Quando empurrou a porta recebeu o golpe forte do
cheiro gelado de livro da loja climatizada. Por fora parecia modesta, mas era
enorme. Longa como um sobrado do século passado, estantes de madeira lustrada,
iluminação difusa, poltronas estofadas espalhadas entre as mesas cobertas de
volumes.
Um sorriso lhe esticou os lábios, o cheiro de madeira
mexia com sua memória afetiva, de repente estava na oficina do seu pai e avô em
meio a serragem, chegou a ouvir o zumbido dos tornos.
Deveria ser bom presságio, as coisas iam dar certo,
pensou consigo mesmo e sacudindo a cabeça reparou em movimento na estante do
fundo.
‘Boa tarde?’
‘Boa!’
Naquela manhã, tinha acordado tenso ainda resolvendo
pontas soltas de Brasília, estava preocupado em acertar a última pendência, o
local onde encontraria o tal intelectual tinha cheiro de infância, a voz
engraçada do camarada magrinho de boné no alto da escada fez Petrônio rir
baixinho. ‘Estou procurando Machado.’
‘Pois não?’ Cibele se virou na escada sorrindo e
franziu a testa. ‘Conheço você... Da academia?’

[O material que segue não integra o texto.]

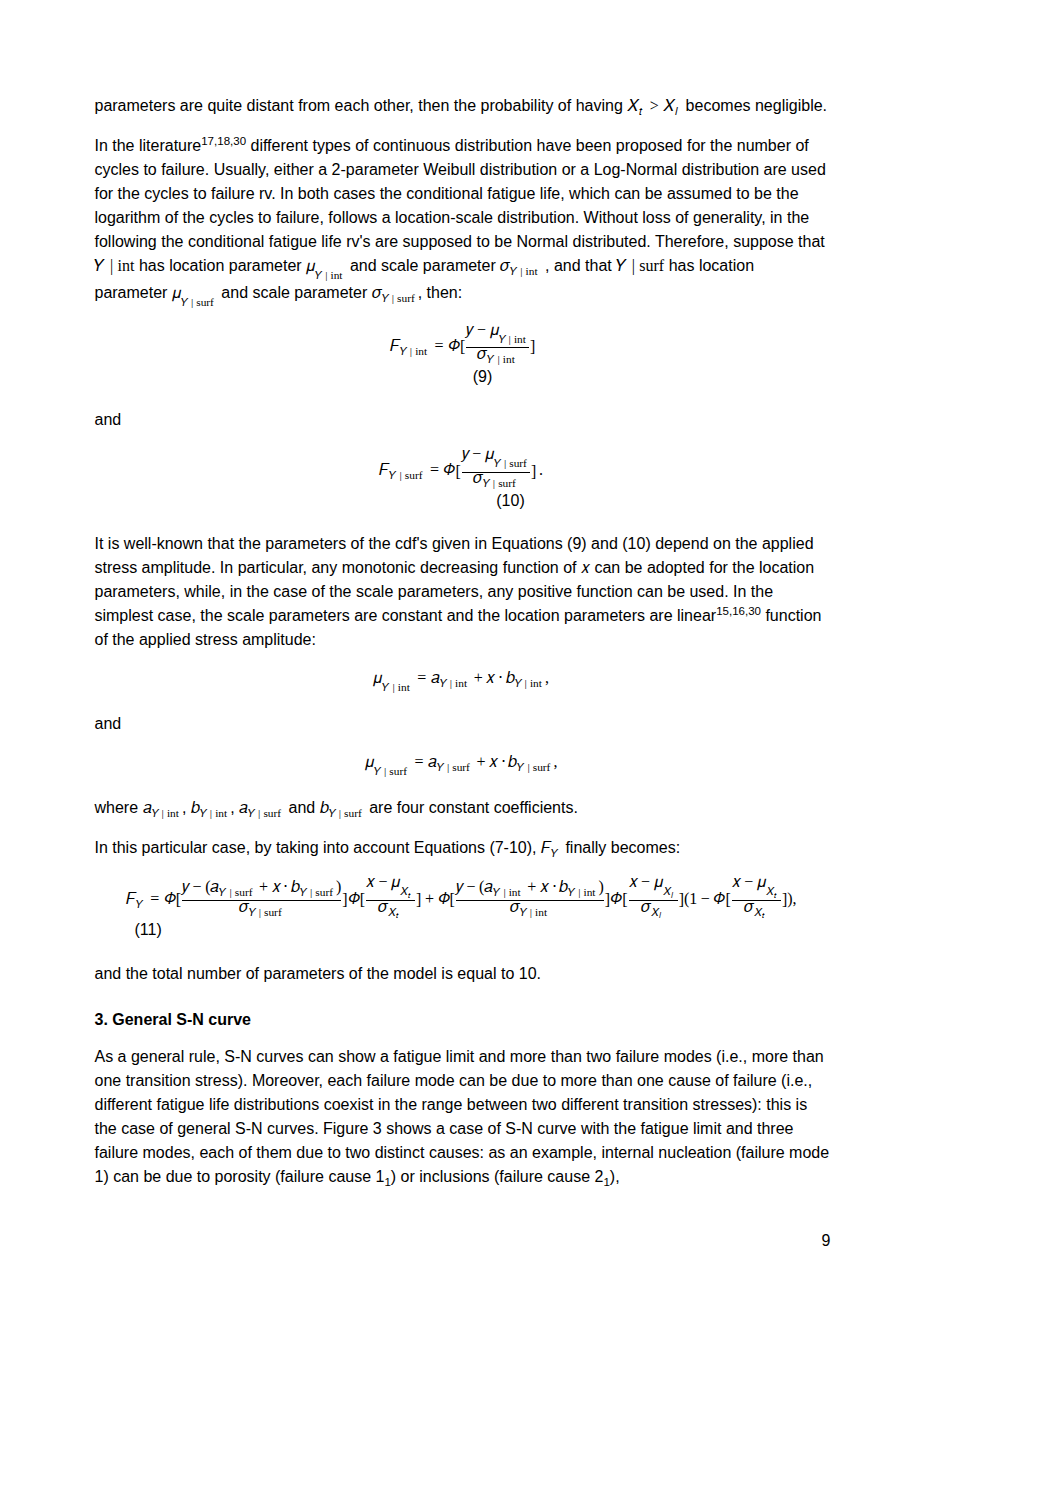parameters are quite distant from each other, then the probability of having Xt>Xl becomes negligible.
In the literature17,18,30 different types of continuous distribution have been proposed for the number of cycles to failure. Usually, either a 2-parameter Weibull distribution or a Log-Normal distribution are used for the cycles to failure rv. In both cases the conditional fatigue life, which can be assumed to be the logarithm of the cycles to failure, follows a location-scale distribution. Without loss of generality, in the following the conditional fatigue life rv's are supposed to be Normal distributed. Therefore, suppose that Y|int has location parameter μY|int and scale parameter σY|int , and that Y|surf has location parameter μY|surf and scale parameter σY|surf, then:
FY|int = Φ [ y−μY|int σY|int ] (9)
and
FY|surf = Φ [ y−μY|surf σY|surf ] . (10)
It is well-known that the parameters of the cdf's given in Equations (9) and (10) depend on the applied stress amplitude. In particular, any monotonic decreasing function of x can be adopted for the location parameters, while, in the case of the scale parameters, any positive function can be used. In the simplest case, the scale parameters are constant and the location parameters are linear15,16,30 function of the applied stress amplitude:
μY|int = aY|int + x ⋅ bY|int ,
and
μY|surf = aY|surf + x ⋅ bY|surf ,
where aY|int, bY|int, aY|surf and bY|surf are four constant coefficients.
In this particular case, by taking into account Equations (7-10), FY finally becomes:
FY = Φ [ y−(aY|surf+x⋅bY|surf) σY|surf ] Φ [ x−μXt σXt ] + Φ [ y−(aY|int+x⋅bY|int) σY|int ] Φ [ x−μXl σXl ] ( 1 − Φ [ x−μXt σXt ] ) , (11)
and the total number of parameters of the model is equal to 10.
3. General S-N curve
As a general rule, S-N curves can show a fatigue limit and more than two failure modes (i.e., more than one transition stress). Moreover, each failure mode can be due to more than one cause of failure (i.e., different fatigue life distributions coexist in the range between two different transition stresses): this is the case of general S-N curves. Figure 3 shows a case of S-N curve with the fatigue limit and three failure modes, each of them due to two distinct causes: as an example, internal nucleation (failure mode 1) can be due to porosity (failure cause 11) or inclusions (failure cause 21),
9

Petrônio também franziu a testa chegando mais perto.
‘Cibele, certo? Me deu uma surra no outro dia.’
‘Isso!’ Ela tirou os três pregos da boca. ‘O pessoal
disse que você está fazendo aulas de manhã. Gostando?’
Ele se retorceu. ‘Ainda me acostumando.’
Cibele esperou a cantada com certa ironia. Geralmente
os caras tentavam conquistá-la logo que a conheciam, esse tinha levado mais de
uma semana. Talvez tivesse ganhado coragem quando ela perguntou por ele na
academia, alguém deve ter comentado. Como ele parecia estar ocupadíssimo em
analisar todos os detalhes das estantes e das milhares de lombadas de livros,
ela resolveu tomar a dianteira. ‘Estava tentando arrumar aquela barra lá em
cima.’ Apontou para o gato de cabelo grisalho e olhos fundos ver onde precisava
de conserto. ‘Está soltando.’
Petrônio não precisava fazer nenhum favor à bela
lutadora, mas era um cavalheiro e não estava com pressa. ‘Chama-se testada.’

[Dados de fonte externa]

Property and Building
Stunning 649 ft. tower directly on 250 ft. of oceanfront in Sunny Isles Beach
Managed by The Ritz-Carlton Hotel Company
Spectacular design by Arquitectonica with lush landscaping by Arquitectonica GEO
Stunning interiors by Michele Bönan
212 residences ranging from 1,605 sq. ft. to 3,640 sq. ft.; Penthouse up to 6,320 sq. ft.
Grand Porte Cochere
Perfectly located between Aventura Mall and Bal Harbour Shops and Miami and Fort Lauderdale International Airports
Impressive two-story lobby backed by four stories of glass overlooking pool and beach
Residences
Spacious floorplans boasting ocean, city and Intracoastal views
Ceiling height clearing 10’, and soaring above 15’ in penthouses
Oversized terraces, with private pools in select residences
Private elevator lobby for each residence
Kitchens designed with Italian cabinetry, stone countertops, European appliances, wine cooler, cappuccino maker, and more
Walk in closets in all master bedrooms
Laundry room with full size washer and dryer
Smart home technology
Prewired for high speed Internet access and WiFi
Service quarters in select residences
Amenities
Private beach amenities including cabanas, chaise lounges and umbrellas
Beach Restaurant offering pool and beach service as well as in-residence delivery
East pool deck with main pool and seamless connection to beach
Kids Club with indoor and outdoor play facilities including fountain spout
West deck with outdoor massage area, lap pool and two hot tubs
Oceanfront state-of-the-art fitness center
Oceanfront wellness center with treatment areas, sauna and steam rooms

Ele sorriu pegando o martelo. ‘Com unhas de gato muito caprichadas.’ De perto,
o trabalho de marcenaria era ainda mais detalhado. ‘Estantes muito bonitas, bem
cuidadas.’
Ela estendeu os pregos. ‘Obrigada.’
Ele pegou, olhou com cuidado e devolveu. ‘Melhor se
for sem cabeça.’
‘Prego sem cabeça!’
‘Sim. De dezesseis.’
‘Huh?’
‘Pequenos assim.’ Ele mostrou apertando o polegar
contra o dedo indicador. ‘Sua marcenaria merece ser cuidada.’
‘Entende mesmo de madeira...’
‘Pai e avô marceneiros.’ Ele sorriu. ‘Tem os pregos?’
‘Huh-huh.’ Ela sacudiu a cabeça. ‘Só esses.’
‘Não.’ Ele desceu da escada. ‘Compra os sem-cabeça e
coloca bem no canto, cuidado para não machucar a unha de gato.’ A mulher bonita
franziu a testa sob o boné, ele sorriu e acariciou as três ranhuras na lateral
da estante. ‘Essas canaletas que terminam em elevação curva são chamadas de
‘unha de gato’, coisa de marceneiro bom, competente.’
Cibele balançou a cabeça recebendo o martelo de volta.
‘Xavier Machado?’ Petrônio insistiu sorrindo seu bom
humor. ‘Seu marido? Patrão?’
‘Pai.’ Cibele fechou a escada e ele pegou para
ajudá-la a guardar no armário no fundo da loja. ‘Precisa de alguma coisa em
especial? Livro de arte ou-’
‘É só com ele mesmo.’
‘Ok.’ Levantou os ombros, agradeceu o cavalheirismo de
manobrar a escada pesada, soltou o cabelo do boné e no balcão, ela ligou para o
pai pedindo para ele descer. ‘Pode esperar no escritório do fundo.’ Cibele
disse mal disfarçando o risinho de deboche. Seu pai ia olhar para o cara,
balançar a cabeça e mandar resolver com ela.
Petrônio enfiou as mãos nos bolsos e levantou o rosto
para o sol filtrado pela pérgola do grande jardim de inverno ligando a livraria
ao escritório por um pátio muito charmoso. O lugar realmente só poderia
pertencer a um amante da literatura.
De longe ele viu a mulher bonita tirar livros de uma
caixa e arrumar na mesa da frente, sua silhueta tão bonita escondida no macacão
jeans que só deixava metade da camiseta justa e os ombros à mostra. Quem diria
que a fera loura trabalhava em uma livraria?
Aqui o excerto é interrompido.